No ano seguinte, o caos. Começou com 7 a 0 para o Comercial e acabou com a escalação de Héverton, que culminou em rebaixamento para a série B. No meio do caminho, Péricles Chamusca, Coronel Pimenta e Guto Ferreira, que deu padrão ao time, mas parece ter chegado tarde demais. Se tivéssemos um ano menos confuso, os pontos do STJD fariam diferença? Se as coisas não estivessem tão bagunçadas, o jogador suspenso seria escalado? O pão com manteiga, senhores, não explica.

Isso se seguiu em 2014, em que Argel conseguiu catar os cacos e manter o time na série A-1 do Paulista. Mas também tendo alguns reservas do ano anterior no elenco, como o meia Wanderson e o atacante Henrique. Assim que eles saíram, o pesadelo se iniciou na mais longa série B de todos os tempos. Dezenas de contratações, treinadores a granel e o pouco do passado de Benazzi sendo enterrado com uma campanha vexatória – 4 vitórias em 38 partidas.

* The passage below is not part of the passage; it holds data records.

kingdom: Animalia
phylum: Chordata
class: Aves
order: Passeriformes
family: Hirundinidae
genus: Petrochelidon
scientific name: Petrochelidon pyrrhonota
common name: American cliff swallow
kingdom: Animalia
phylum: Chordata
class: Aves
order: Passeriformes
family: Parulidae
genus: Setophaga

O filme começou repetido em 2015, com mais uma baciada de contratações sem critério. Voltaram Edno e Ferdinando do time glorioso de 2011, mas só para se “queimarem” em um planejamento mambembe – o time é rebaixado para a série A-2, de onde ainda não conseguiu voltar e nem se sabe se um dia vai (as regras mudaram e as vagas para a elite paulista se tornaram mais limitadas, são apenas 16 em vez de 20 equipes). Uma nova direção assumiu, aparentemente fora do jogo bivalente da política da Portuguesa. Foi montada uma estratégia aparentemente coerente, com um técnico jovem para a série C. Tudo deu errado em quatro rodadas e o velho conhecido Estevam Soares voltou. Conseguiu se classificar, mas as inconsistências da montagem da equipe se tornaram flagrantes na hora da verdade. Sabemos que o pão com manteiga não teve nenhum papel na classificação do Vila Nova.

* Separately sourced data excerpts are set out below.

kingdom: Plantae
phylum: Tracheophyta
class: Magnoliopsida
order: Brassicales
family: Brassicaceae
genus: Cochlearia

Agora 2016 surge como um resumo dos últimos anos da Portuguesa. O começo acreditando em Estevam Soares, demitido após o segundo jogo. A manutenção de um auxiliar-interino (assim como Pimenta), e a chegada de um treinador sem tempo de implantar um projeto, Ricardinho. Uma campanha amarga na série A-2, em que torcedores agradeceram aos céus por ter escapado de um rebaixamento, sinal claro de que o clube mudou de patamar. Depois, a manutenção de mais um interino sem experiência em equipes profissionais (Pimenta, parte III), Anderson Beraldo, que pediu o boné após tomar de 5 a 0 em casa para o Botinha de Ribeirão Preto (lembram do Comercial?).

Ou seja, fica clara à vocação do clube de cometer os mesmos erros – lembra do que falamos sobre como é importante aprender com eles? Como fazer isso se os dirigentes nem identificam no que acertaram, não é mesmo?

É claro que não demoraria para pensarem em uma solução do passado – desta vez Jorginho, com a reputação da Barcelusa ainda na memória afetiva dos torcedores, é a bola da vez. Será que desintegrará sua reputação a serviço da falta de planejamento, repetindo a saga triste de Benazzi? Tomara que não. Mas a verdade é que até para passar manteiga em um pãozinho é preciso algum planejamento: escolher uma faca, cortar precisamente e untar com cuidado o miolo. Só que mais uma vez a Portuguesa decidiu transformar sua vida em uma roleta de cassino. E todo mundo sabe que a banca sempre ganha quando você transforma sua vida em um jogo de azar.